A piece of brittle paper, more than 230 years old, reads “Small had a Negro wench, Francis or Fanny, valued at eight hundred dollars. He lost the said Negro slave out of his hands and possession, and she came into the hands of Luke Decker by finding.”
A woman of color argued over like a commodity is something one can find several times over in the county’s most historic records.
So, too,‘ is the lack of clear individual identity. Francis, with no surname given, was reduced to “Negro wench” and “slave,” as was common practice.
And in 1801 two men literally sue to be paid in full for having taken a Black man back to his slaveholder.

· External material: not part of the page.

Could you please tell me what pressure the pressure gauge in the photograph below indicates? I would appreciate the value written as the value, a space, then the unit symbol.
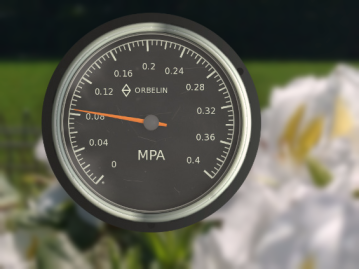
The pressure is 0.085 MPa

Noah and Andrew Purcell filed suit against Robert Buntin and Henry Hurst for an unpaid reward for the return of a “fugitive slave,” also referred to merely as “a certain Negro man.”
He had no name, no voice.
Perhaps most painful to review is the largely intact original copy of Knox County’s 1805-1807 slave registry.

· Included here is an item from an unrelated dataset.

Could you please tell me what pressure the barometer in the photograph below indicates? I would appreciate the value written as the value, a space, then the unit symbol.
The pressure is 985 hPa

The first two pages show a glimpse into the life of a girl simply referred to as Milly.
In 1807, Milly was still just a teenager when Benjamin Price — the man who claimed ownership of her — registered her along with a her son, Aaron, “a mulatto boy of the age of eight, child of the slave named Milly.”
The record gives no account of Milly’s daily existence, but it indicates she was likely raped by a white man when she was still a child and became pregnant, later giving birth to Aaron.

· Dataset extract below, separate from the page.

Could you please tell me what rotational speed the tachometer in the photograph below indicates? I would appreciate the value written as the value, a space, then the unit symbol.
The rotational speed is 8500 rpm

In other cases, there are flickers of images of the indignities African American men and women suffered, particularly if they tried to assert themselves over the most basic of human rights.
Francis Jackson, referred to as “Mule” and “Mulee” was taken to jail in February of 1812, put there by Francis Tisdale who said Jackson “won’t obey her and departed from her unlawfully.”
Jackson was to be jailed until he “humbled himself to his mistress’s satisfaction.”
On record, too, are the contracts of indentured servitude.
In one such contract, a boy of 15 makes “his mark” — a simple X — beneath a contract that binds him to servitude for 90 years. If he could meet the obligations of his contract, he would know freedom when he turned 105.
A 3-year-old little girl is taken from her mother, Lucy, so she can be used as a spinster to spin wool.
A man named Peter tries to complete his indenture contract in exchange for land, but the landowner found a way to rob Peter of what he was owed after 14 years of hard labor.
The cases of injustice and depravity seem to go on and on.
And while most of early Knox County history is likely very white-centric, and therefore erases much of the contributions and culture of African Americans in the 18th century, there still remains at least a few powerful stories of hope and inspiration.
Frederick and her colleague, Ann Hecht, say that while old records clearly show the terrible reality of this facet of local history, they get a burst of joy when they get to archive a story of freedom.
“What’s so neat is how many people worked to get their freedom and that of their children,” said Hecht. “They worked so hard to get their kids. It’s remarkable — the spunk and perseverance they had to do it.”
A man named Ned often found himself in trouble with the law for stealing fabric from prominent citizens in Vincennes, records show. Once he was even accused of stealing William Henry Harrison’s shirts straight off the clothesline.
Frederick explains that fabric would have been very valuable, a helpful commodity Ned couldn’t have afforded.
Somehow Ned eventually saved enough money to buy his freedom — possibly by stealing and selling the clothes of the very people who enslaved him.
And there is John Morris, who was once enslaved but now has a residence hall on Vincennes University’s campus named in his honor.
In 1809, Morris became a charter member of the Maria Creek Church and helped draft the church’s Articles of Faith.
Morris and the other dozen charter members wrote of slavery as “unjust in its origin, oppressive in its consequences, and inconsistent with the spirit of the Gospel.”
And while oppressive and antithetical to the spirit of the Gospel, the practice of slavery still endured for years in Knox County.
But enduring, too, was the spirit and faith of men and women of color.